Investors should note the continued dominance of tissue-based diagnostics in companion diagnostics development. Companies with entrenched tTMB platforms — including those with FDA-cleared NGS assays — hold a competitive advantage in the pembrolizumab TMB-high space. Those relying heavily on bTMB face pressure to invest in further validation or pivot toward alternative predictive biomarkers.

That said, the study also highlights a clear market opportunity. Should assay developers crack the concordance problem and improve bTMB accuracy, the less invasive nature of liquid biopsies presents a significant commercial upside. The published literature on blood-based tumor mutational burden already documents promising signals when ctDNA fraction is adequate, and several diagnostic companies are actively refining plasma-based TMB algorithms. Until a validated, highly concordant bTMB assay reaches the market, expect licensing and partnership activity to concentrate around tissue-based NGS capabilities.

For context, the FDA's 2020 tumor-agnostic approval of pembrolizumab for TMB-high solid tumors (≥10 mut/Mb) was based on the KEYNOTE-158 trial, which used tissue-based testing. The FDA approval letter explicitly references tissue-derived TMB, further cementing tTMB's regulatory standing. The FDA review memorandum for pembrolizumab TMB-high approval details the tissue-based assay validation that underpinned the decision.

What to watch next in TMB testing and immunotherapy selection

Persistent mutation burden drives sustained anti-tumor immune responses, but capturing that signal reliably from blood remains an unresolved challenge. Several catalysts will determine whether bTMB can close the gap with tissue-based testing. First, watch for validation studies that standardize bTMB assay parameters — including minimum ctDNA fraction thresholds, panel size, and bioinformatic filtering — to improve concordance with tissue results. Second, monitor development of hybrid diagnostic approaches that combine circulating tumor DNA with tissue sequencing to refine patient selection. Third, evolving ASCO clinical practice guidelines and NCCN guidelines on TMB testing for immunotherapy selection could either restrict or expand bTMB's permissible use in clinical practice.

For dealmakers, the diagnostic sector is ripe for consolidation. Companies that can deliver a validated, highly concordant bTMB assay would disrupt the current tissue-dependent paradigm and capture meaningful market share. Until such a platform emerges, expect M&A activity and partnership deals to concentrate around tissue-based next-generation sequencing capabilities and integrated diagnostic-therapeutic development programs.

Frequently Asked Questions

What did the Cleveland Clinic study reveal about TMB testing for immunotherapy?

The study confirmed that tissue-derived tumor mutation burden (tTMB) is a more reliable predictor of immunotherapy response than blood-based TMB (bTMB), advising reliance on tTMB for treatment decisions.

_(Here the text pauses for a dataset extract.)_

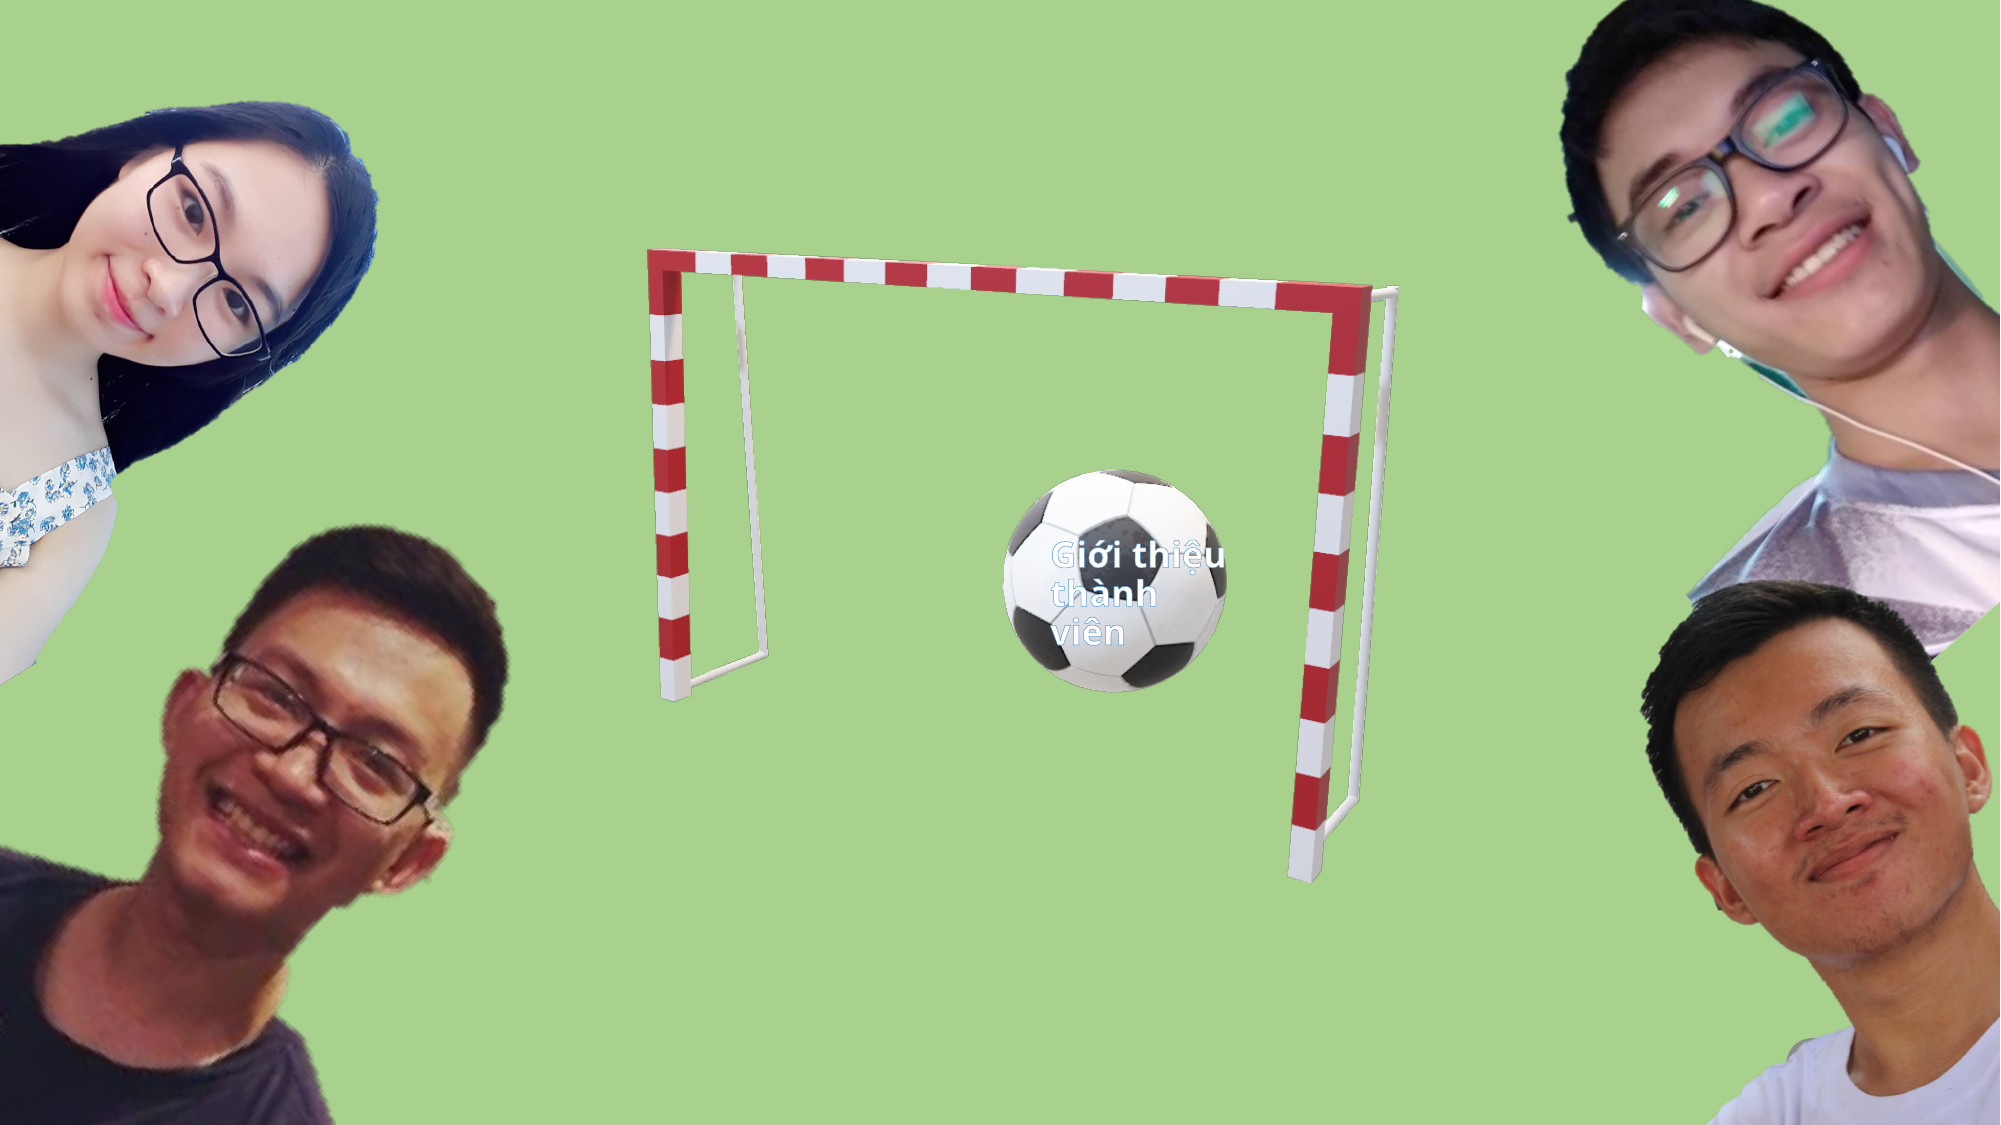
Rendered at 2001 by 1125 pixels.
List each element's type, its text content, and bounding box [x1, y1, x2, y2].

Who is affected by the findings on tTMB versus bTMB?

Oncologists, pharmaceutical companies developing immunotherapies, diagnostic companies offering TMB testing, and patients with solid tumors undergoing immunotherapy treatment are affected.

What should pharmaceutical business development teams watch for next regarding TMB testing?

Teams should monitor further validation studies for bTMB, potential development of more accurate liquid biopsy assays, and evolving clinical guidelines on TMB testing for immunotherapy selection.

Why is bTMB less reliable than tTMB for predicting checkpoint inhibitor response?

Circulating tumor DNA shedding varies by tumor type, disease burden, and anatomic site, introducing variability into blood-based TMB quantification. Tumors with low ctDNA fraction are prone to underestimation of true mutational burden when tested from plasma alone, leading to discordance with tissue-derived results.